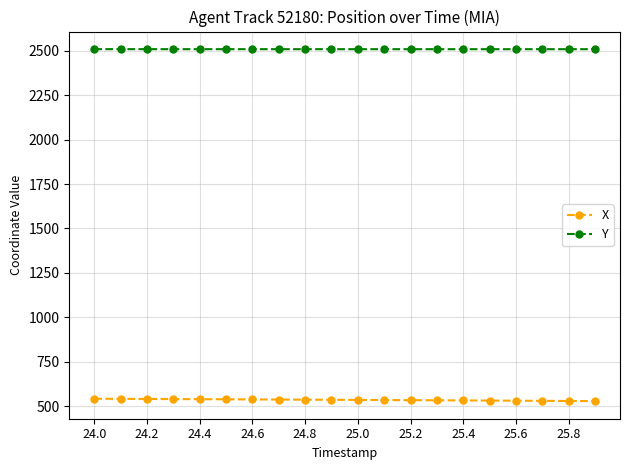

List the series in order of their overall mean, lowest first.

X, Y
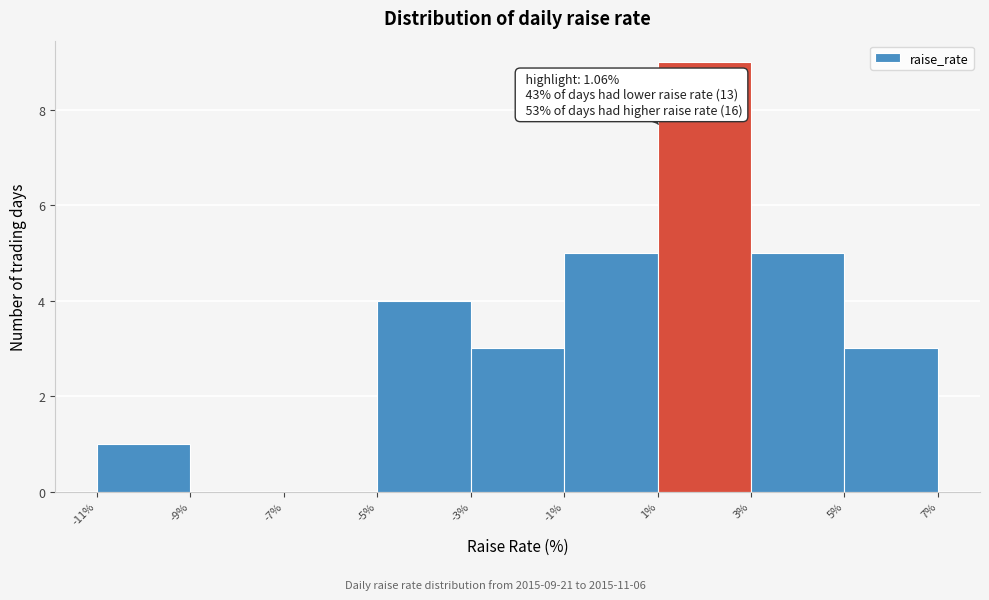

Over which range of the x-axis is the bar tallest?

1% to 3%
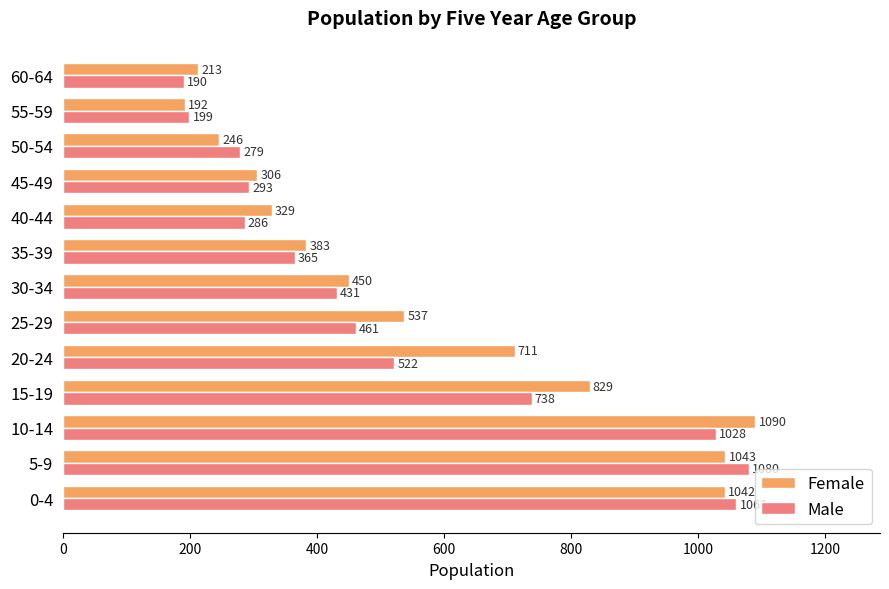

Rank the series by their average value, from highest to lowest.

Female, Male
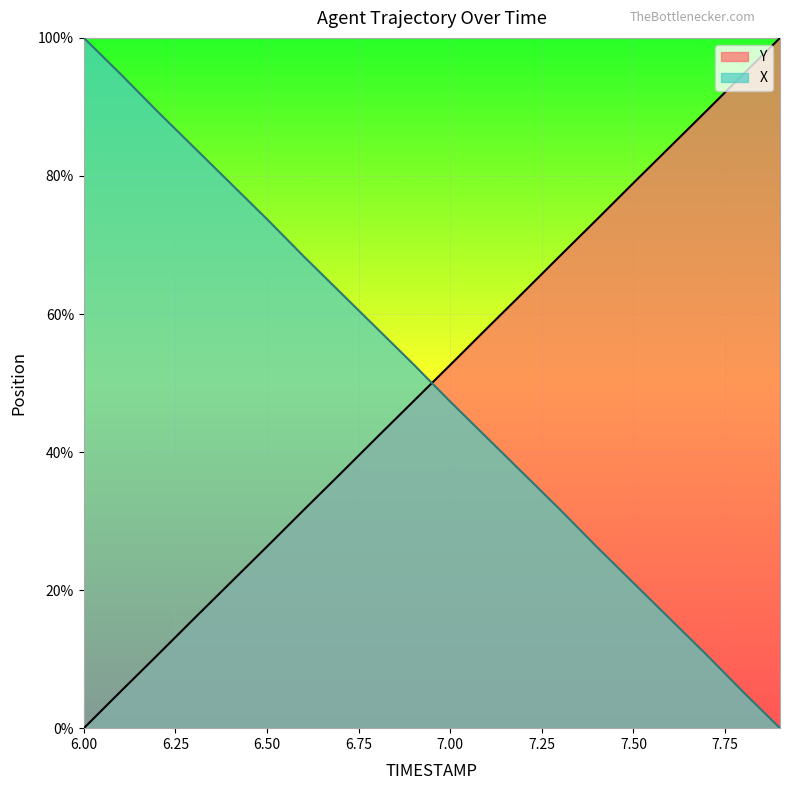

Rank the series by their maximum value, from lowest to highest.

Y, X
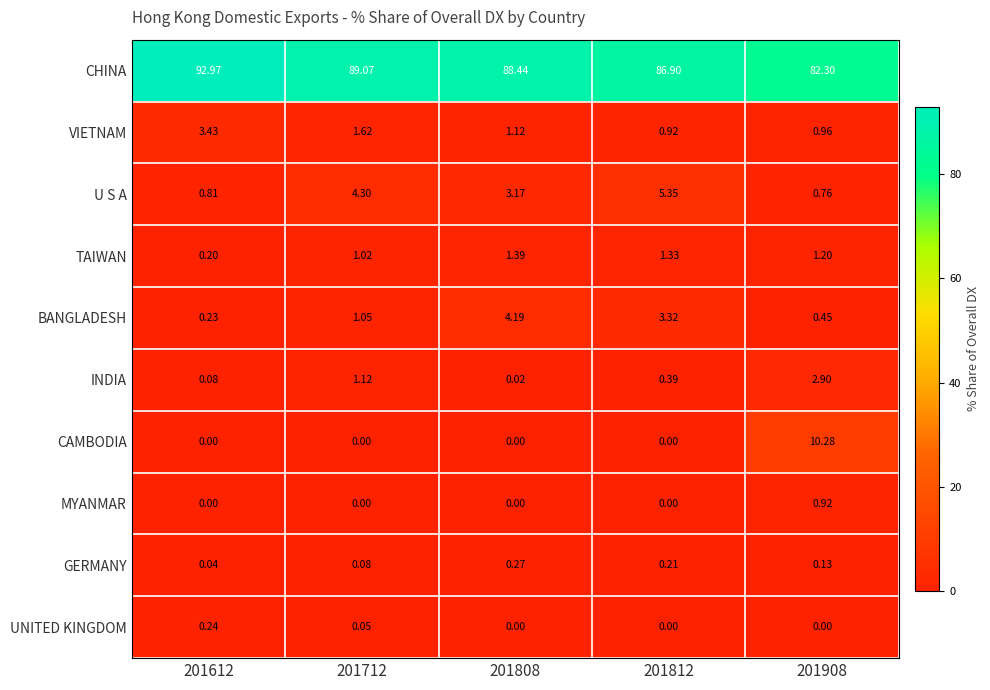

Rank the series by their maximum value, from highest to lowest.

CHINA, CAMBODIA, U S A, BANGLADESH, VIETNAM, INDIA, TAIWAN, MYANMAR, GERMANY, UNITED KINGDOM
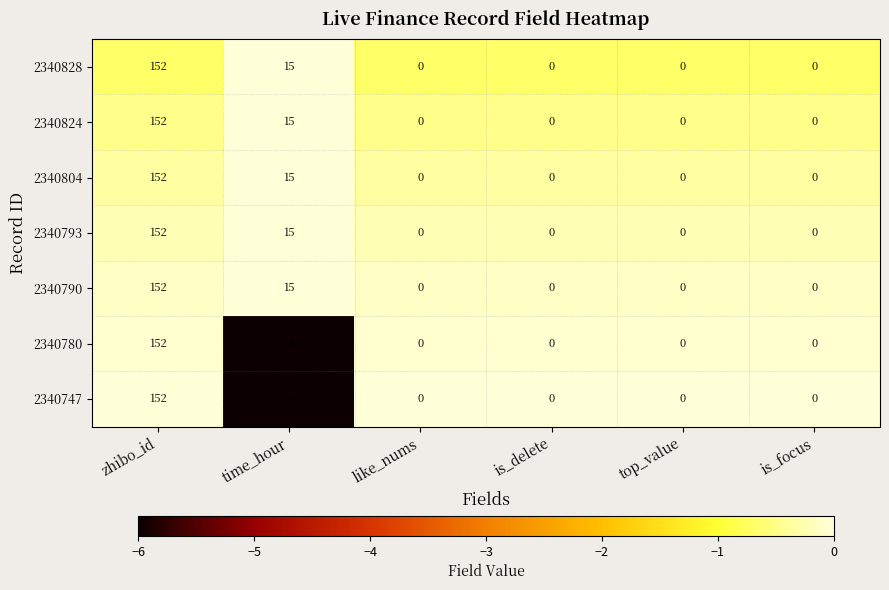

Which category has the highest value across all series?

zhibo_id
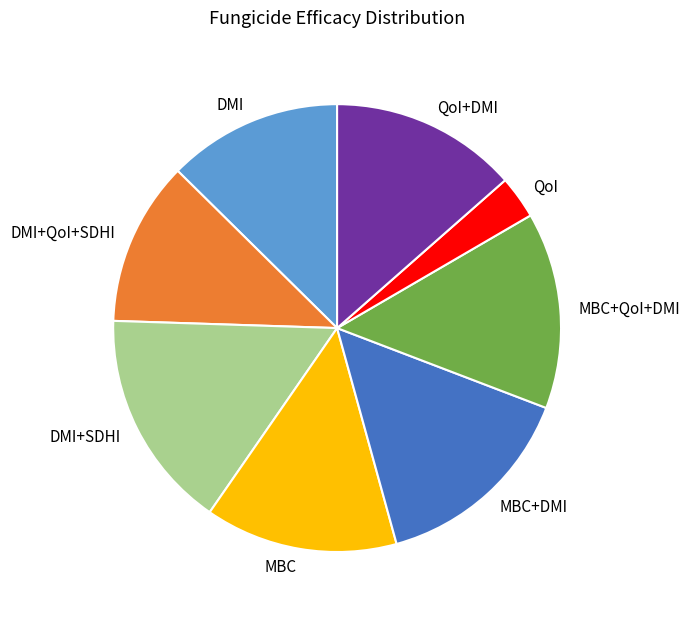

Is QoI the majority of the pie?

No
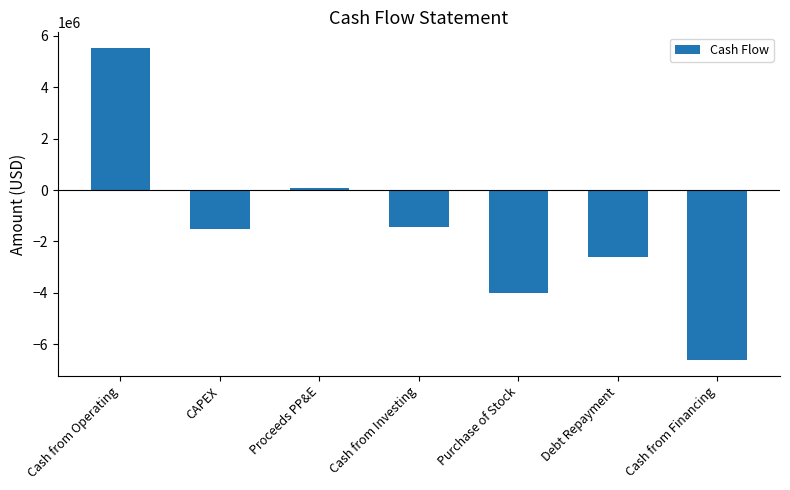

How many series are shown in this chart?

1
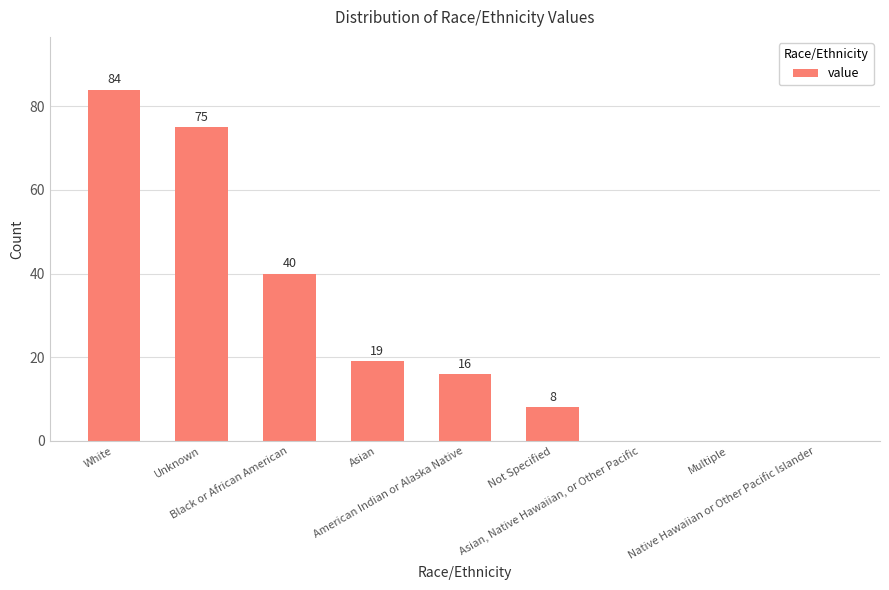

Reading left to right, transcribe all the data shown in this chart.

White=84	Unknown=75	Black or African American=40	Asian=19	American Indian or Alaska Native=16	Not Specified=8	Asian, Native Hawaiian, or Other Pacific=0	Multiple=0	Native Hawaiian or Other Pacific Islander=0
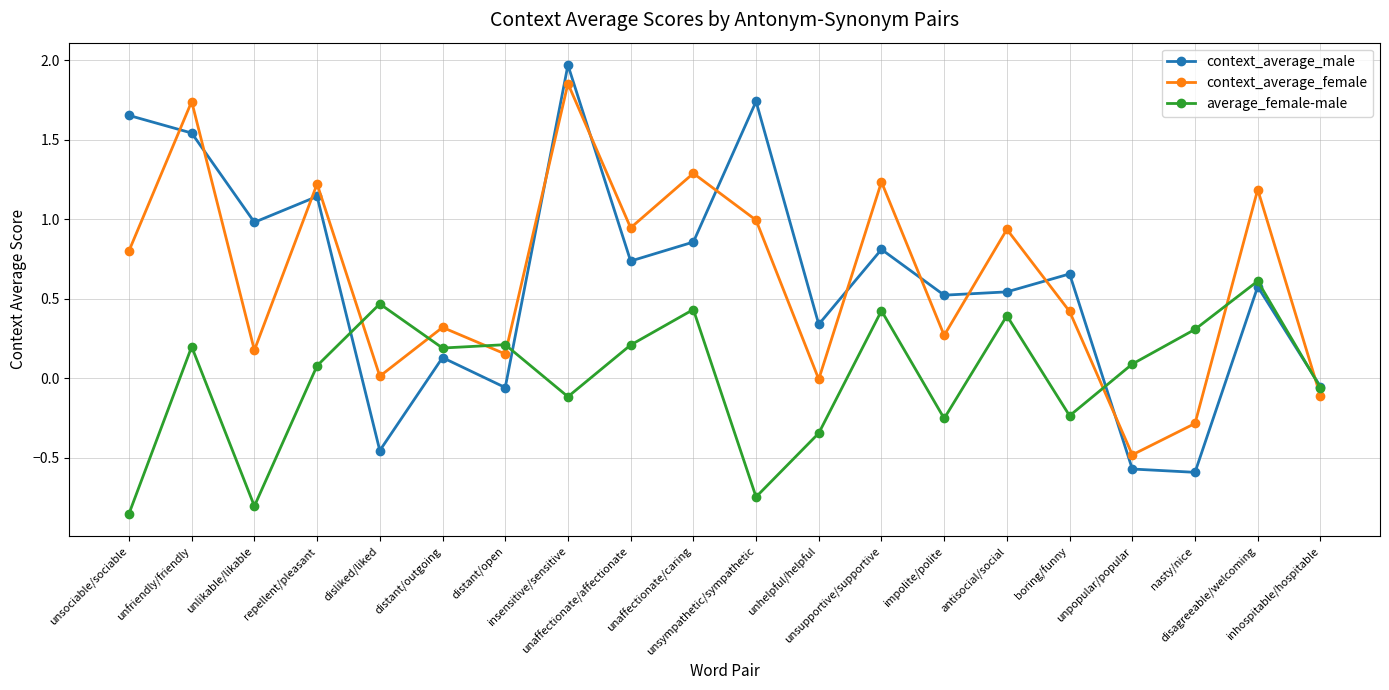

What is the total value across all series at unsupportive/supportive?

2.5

### Problem to work on
Show each line of the items above that contains the word "series", copying every such line in full.

### Exercise result
List the series in order of their overall mean, lowest first.
Rank the series by their average value, from highest to lowest.
Rank the series by their maximum value, from lowest to highest.
Rank the series by their maximum value, from highest to lowest.
Which category has the highest value across all series?
How many series are shown in this chart?
What is the total value across all series at unsupportive/supportive?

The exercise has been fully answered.